= Problem details =
Using the records that follow, copy every line containing the word "determines".
━━━━━ Records shown
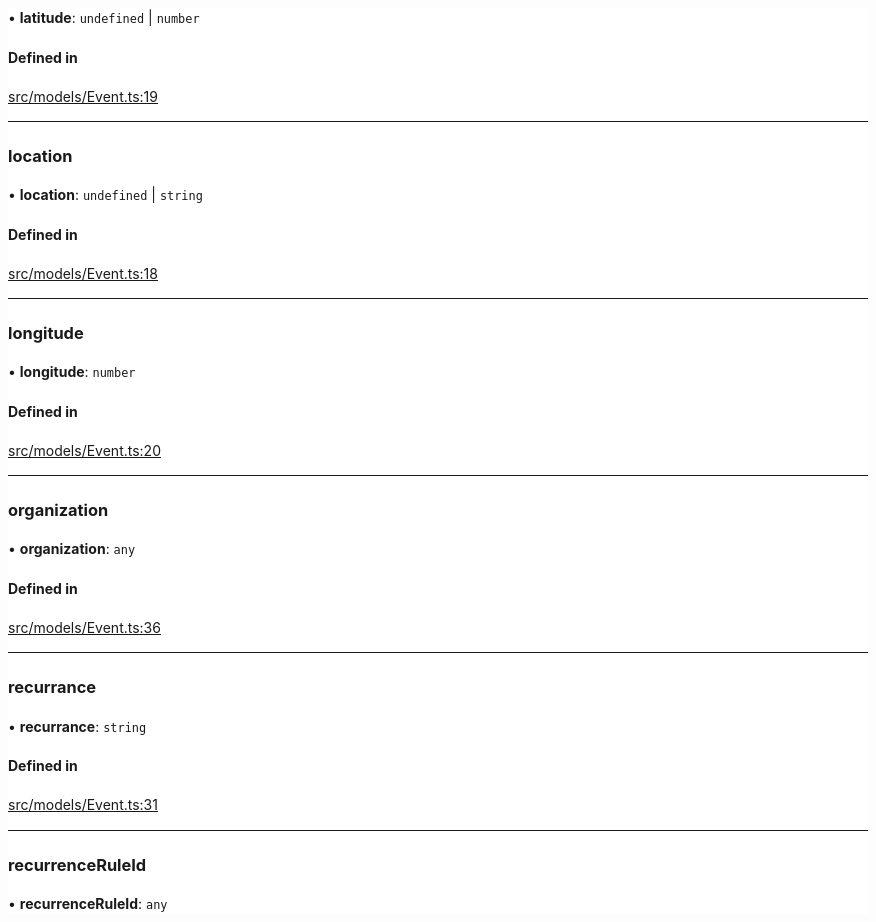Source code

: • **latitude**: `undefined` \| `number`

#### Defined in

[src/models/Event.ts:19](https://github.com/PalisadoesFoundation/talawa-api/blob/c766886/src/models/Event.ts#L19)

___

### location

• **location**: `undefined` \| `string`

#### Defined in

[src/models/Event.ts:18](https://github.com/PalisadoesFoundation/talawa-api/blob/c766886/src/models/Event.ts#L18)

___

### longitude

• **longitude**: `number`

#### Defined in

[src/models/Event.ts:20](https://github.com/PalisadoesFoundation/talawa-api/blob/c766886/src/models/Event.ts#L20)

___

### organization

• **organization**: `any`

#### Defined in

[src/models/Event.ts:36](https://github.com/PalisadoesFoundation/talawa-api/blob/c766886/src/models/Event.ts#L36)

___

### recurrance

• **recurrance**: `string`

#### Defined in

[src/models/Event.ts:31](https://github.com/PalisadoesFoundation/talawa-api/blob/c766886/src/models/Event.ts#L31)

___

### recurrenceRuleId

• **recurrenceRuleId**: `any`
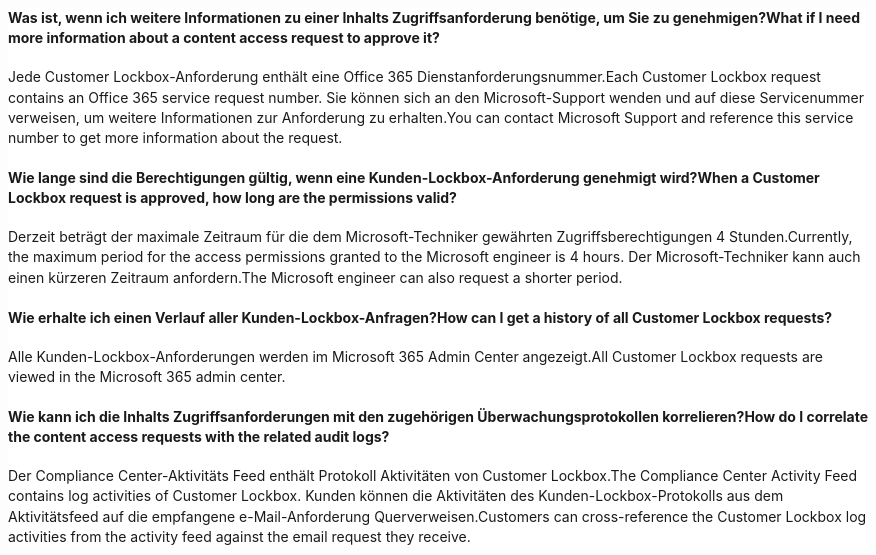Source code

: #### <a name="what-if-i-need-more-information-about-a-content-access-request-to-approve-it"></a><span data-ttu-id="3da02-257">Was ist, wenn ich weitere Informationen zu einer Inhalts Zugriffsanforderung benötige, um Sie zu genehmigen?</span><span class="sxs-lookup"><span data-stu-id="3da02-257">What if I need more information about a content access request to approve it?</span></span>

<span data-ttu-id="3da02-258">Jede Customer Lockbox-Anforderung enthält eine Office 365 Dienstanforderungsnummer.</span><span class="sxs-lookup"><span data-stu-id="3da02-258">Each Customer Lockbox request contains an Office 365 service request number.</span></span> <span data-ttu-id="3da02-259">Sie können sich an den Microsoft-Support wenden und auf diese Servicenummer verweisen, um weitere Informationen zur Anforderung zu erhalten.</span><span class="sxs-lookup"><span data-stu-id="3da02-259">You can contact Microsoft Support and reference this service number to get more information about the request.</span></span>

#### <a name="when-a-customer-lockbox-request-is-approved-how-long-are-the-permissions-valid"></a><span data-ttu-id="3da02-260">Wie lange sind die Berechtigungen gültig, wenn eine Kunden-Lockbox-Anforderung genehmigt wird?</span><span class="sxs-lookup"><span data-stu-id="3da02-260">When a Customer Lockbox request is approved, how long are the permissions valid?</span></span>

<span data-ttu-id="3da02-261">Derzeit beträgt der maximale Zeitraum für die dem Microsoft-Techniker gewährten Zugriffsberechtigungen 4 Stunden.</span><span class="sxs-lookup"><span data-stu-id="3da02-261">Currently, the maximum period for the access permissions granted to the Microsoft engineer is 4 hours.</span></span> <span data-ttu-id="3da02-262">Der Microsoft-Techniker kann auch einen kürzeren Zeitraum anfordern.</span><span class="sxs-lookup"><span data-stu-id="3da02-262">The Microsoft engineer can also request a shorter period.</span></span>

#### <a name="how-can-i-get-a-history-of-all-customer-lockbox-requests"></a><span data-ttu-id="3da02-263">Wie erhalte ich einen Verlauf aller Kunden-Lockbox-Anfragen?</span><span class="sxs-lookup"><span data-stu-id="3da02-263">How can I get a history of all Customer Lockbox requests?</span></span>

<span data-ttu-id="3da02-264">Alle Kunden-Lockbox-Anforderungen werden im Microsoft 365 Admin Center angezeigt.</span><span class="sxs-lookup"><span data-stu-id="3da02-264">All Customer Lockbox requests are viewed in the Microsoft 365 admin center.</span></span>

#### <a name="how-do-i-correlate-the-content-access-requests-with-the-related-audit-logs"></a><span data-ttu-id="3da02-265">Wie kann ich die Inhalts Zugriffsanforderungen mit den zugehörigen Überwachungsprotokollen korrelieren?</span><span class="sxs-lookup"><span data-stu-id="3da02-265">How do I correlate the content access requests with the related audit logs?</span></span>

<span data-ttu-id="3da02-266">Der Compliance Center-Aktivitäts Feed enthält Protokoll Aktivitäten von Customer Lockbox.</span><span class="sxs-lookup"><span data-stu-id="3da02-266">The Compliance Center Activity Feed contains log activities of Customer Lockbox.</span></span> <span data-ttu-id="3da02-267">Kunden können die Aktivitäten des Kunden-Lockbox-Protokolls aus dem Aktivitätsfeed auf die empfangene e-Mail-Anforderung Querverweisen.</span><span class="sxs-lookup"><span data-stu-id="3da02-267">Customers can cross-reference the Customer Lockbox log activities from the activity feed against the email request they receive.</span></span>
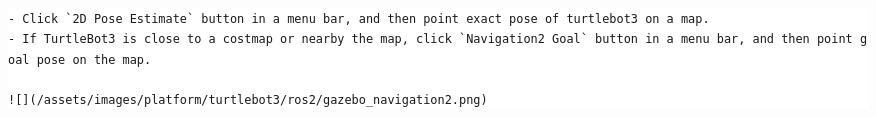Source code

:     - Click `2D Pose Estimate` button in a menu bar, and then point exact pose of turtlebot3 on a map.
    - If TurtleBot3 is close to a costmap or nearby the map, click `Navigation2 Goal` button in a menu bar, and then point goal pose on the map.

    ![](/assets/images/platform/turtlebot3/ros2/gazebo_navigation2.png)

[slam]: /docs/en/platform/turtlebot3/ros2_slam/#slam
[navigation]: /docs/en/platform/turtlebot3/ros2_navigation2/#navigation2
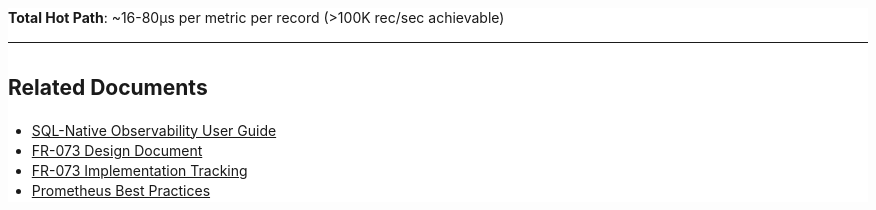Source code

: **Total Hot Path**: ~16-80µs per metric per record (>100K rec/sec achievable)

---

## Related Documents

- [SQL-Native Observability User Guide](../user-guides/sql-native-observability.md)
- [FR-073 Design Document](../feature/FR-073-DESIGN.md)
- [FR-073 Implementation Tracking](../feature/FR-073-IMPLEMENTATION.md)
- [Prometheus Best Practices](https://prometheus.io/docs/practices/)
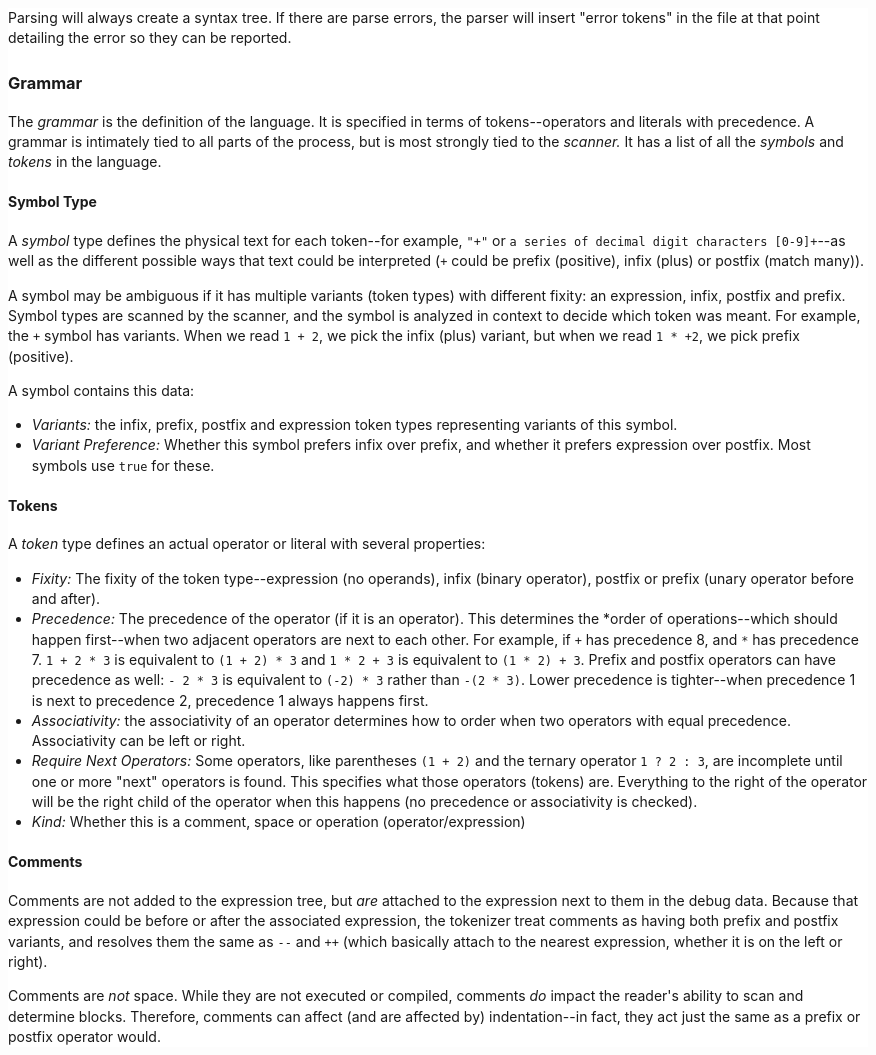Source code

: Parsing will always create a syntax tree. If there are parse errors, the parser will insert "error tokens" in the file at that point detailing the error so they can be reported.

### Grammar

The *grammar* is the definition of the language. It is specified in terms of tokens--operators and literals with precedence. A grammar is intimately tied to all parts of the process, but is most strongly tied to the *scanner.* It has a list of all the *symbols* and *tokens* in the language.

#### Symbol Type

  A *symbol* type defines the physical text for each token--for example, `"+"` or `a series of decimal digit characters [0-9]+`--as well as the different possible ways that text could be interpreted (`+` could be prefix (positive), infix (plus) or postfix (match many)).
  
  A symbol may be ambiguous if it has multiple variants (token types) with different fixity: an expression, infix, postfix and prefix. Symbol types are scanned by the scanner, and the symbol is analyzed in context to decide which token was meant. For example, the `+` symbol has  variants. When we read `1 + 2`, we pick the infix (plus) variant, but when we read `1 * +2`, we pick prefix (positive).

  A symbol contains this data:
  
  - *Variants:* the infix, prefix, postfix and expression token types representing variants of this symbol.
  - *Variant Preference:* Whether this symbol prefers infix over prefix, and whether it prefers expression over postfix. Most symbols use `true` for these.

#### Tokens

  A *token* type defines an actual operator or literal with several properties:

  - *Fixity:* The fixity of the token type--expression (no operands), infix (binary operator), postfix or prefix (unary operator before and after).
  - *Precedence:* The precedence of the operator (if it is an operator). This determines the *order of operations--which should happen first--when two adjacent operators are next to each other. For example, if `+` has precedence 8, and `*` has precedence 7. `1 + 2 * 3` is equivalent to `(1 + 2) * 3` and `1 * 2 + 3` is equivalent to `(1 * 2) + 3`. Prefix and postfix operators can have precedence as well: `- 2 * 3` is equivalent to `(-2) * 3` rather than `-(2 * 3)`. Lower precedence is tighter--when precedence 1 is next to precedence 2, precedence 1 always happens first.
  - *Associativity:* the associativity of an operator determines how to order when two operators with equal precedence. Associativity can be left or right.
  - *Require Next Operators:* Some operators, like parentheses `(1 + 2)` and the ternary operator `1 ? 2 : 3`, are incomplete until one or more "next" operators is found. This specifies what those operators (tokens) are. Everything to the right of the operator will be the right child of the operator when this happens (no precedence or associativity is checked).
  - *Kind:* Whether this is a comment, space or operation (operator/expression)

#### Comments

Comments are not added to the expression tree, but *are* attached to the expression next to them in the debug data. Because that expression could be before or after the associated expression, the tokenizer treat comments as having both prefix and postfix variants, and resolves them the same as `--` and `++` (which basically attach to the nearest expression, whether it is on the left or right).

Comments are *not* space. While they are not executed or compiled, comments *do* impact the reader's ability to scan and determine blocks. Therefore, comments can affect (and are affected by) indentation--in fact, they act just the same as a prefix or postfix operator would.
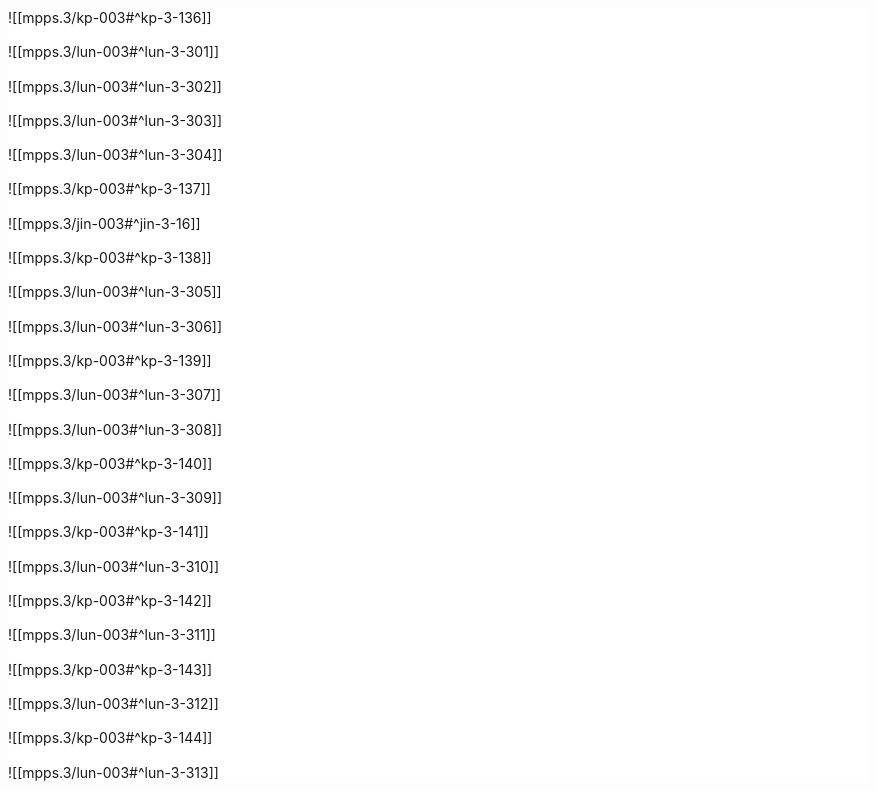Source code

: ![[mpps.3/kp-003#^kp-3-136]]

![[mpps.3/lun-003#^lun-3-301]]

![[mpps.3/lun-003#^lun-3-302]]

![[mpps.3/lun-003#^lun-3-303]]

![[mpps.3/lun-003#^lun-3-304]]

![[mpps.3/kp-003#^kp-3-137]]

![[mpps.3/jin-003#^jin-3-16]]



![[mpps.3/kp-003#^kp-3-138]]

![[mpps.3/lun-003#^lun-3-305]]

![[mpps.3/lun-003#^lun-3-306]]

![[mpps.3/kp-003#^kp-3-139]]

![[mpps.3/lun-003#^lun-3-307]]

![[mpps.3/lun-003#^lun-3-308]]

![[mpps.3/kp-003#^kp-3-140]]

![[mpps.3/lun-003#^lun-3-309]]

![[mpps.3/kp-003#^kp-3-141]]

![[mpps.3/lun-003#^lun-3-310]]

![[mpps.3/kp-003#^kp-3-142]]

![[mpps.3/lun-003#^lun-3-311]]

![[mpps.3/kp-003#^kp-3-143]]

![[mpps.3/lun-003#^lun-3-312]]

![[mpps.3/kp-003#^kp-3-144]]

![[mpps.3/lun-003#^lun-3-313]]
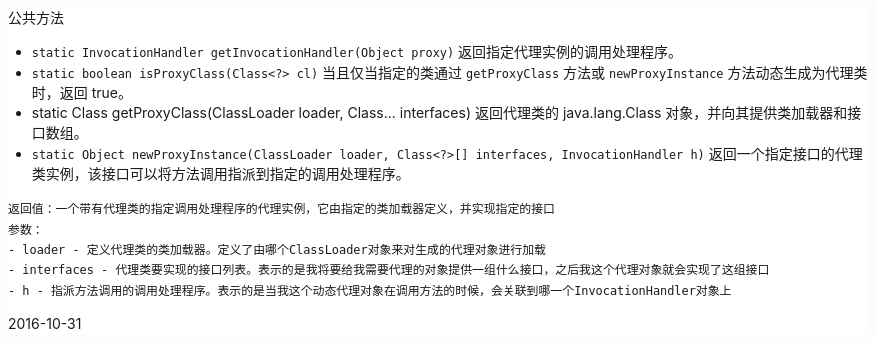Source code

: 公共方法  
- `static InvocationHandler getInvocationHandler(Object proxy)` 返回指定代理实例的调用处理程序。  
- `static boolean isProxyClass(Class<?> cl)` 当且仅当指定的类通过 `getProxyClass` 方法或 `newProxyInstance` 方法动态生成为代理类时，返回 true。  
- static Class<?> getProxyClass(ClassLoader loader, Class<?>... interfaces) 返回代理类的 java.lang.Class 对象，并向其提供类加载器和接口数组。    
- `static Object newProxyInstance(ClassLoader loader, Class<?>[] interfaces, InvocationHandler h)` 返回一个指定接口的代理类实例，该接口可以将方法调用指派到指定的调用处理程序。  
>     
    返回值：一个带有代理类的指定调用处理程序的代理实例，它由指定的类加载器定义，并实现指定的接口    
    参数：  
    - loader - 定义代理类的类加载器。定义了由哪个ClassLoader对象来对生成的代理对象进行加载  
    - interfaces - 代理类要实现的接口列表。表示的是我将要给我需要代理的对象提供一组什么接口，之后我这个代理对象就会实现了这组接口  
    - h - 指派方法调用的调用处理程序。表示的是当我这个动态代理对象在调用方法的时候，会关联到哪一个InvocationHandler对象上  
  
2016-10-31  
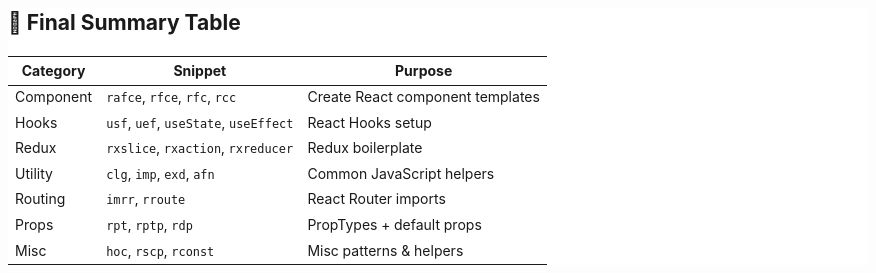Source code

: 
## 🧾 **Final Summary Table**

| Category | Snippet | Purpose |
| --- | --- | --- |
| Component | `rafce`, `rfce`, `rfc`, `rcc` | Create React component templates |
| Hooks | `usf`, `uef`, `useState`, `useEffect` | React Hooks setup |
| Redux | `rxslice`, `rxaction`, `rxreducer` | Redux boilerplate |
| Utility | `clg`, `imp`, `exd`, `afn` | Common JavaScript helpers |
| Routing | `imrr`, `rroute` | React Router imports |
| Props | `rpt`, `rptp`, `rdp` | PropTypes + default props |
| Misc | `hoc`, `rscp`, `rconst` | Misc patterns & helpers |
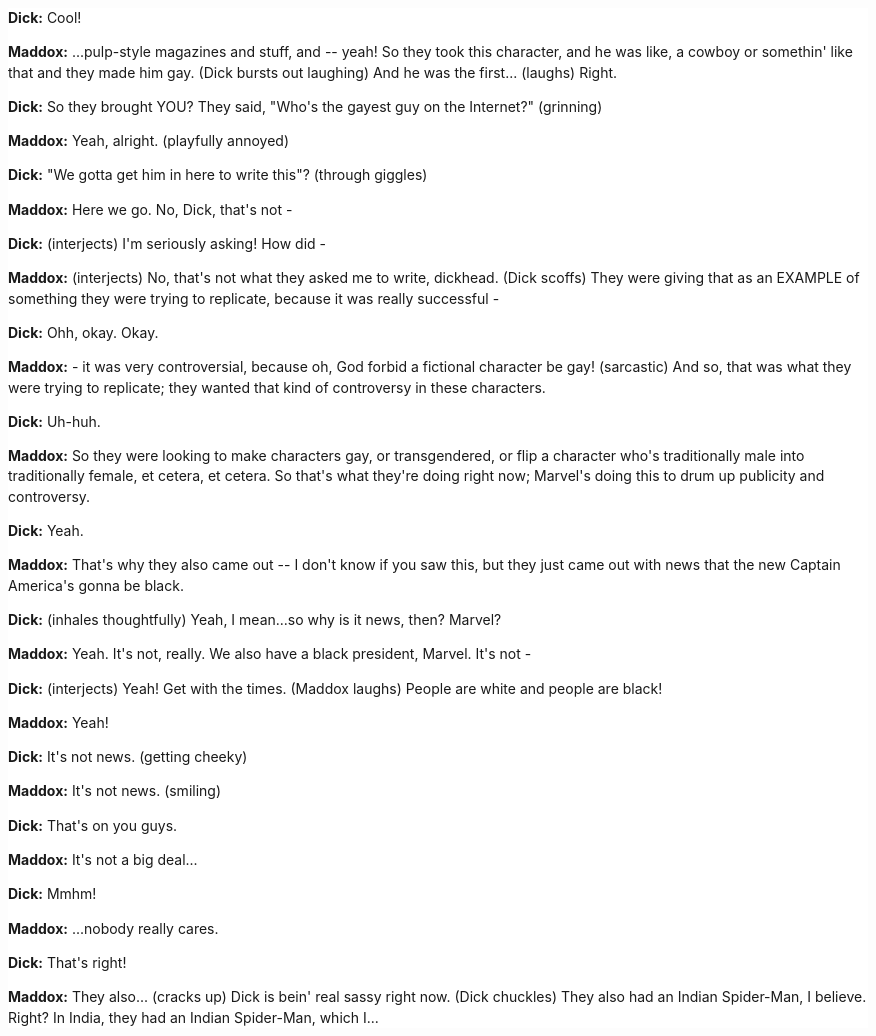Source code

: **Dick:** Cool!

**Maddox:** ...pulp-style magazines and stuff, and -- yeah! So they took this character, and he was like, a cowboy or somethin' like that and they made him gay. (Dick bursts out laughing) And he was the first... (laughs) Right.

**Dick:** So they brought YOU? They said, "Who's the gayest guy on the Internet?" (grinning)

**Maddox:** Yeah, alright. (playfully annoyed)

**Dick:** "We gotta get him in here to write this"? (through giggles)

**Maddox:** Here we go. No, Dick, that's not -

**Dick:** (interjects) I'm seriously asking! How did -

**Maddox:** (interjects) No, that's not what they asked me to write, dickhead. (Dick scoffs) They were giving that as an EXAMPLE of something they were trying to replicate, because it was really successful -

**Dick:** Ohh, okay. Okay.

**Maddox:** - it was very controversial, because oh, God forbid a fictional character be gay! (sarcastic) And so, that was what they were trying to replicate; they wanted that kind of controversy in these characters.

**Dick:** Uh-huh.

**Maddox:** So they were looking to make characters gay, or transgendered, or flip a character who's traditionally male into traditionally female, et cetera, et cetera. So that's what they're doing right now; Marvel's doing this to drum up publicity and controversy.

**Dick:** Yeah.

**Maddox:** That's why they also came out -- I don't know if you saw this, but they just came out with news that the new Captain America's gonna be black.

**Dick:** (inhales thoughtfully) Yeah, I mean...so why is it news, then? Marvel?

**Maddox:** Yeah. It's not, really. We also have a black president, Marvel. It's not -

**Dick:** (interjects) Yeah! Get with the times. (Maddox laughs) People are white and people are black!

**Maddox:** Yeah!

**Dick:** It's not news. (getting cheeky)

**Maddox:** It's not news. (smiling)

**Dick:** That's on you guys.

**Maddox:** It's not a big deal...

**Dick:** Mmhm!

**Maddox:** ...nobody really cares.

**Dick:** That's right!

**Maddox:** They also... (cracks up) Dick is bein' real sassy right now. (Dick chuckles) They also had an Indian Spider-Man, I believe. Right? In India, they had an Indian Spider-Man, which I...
━━━━━━━━━━
= Written solution =
  - *Precedence:* The precedence of the operator (if it is an operator). This determines the *order of operations--which should happen first--when two adjacent operators are next to each other. For example, if `+` has precedence 8, and `*` has precedence 7. `1 + 2 * 3` is equivalent to `(1 + 2) * 3` and `1 * 2 + 3` is equivalent to `(1 * 2) + 3`. Prefix and postfix operators can have precedence as well: `- 2 * 3` is equivalent to `(-2) * 3` rather than `-(2 * 3)`. Lower precedence is tighter--when precedence 1 is next to precedence 2, precedence 1 always happens first.
  - *Associativity:* the associativity of an operator determines how to order when two operators with equal precedence. Associativity can be left or right.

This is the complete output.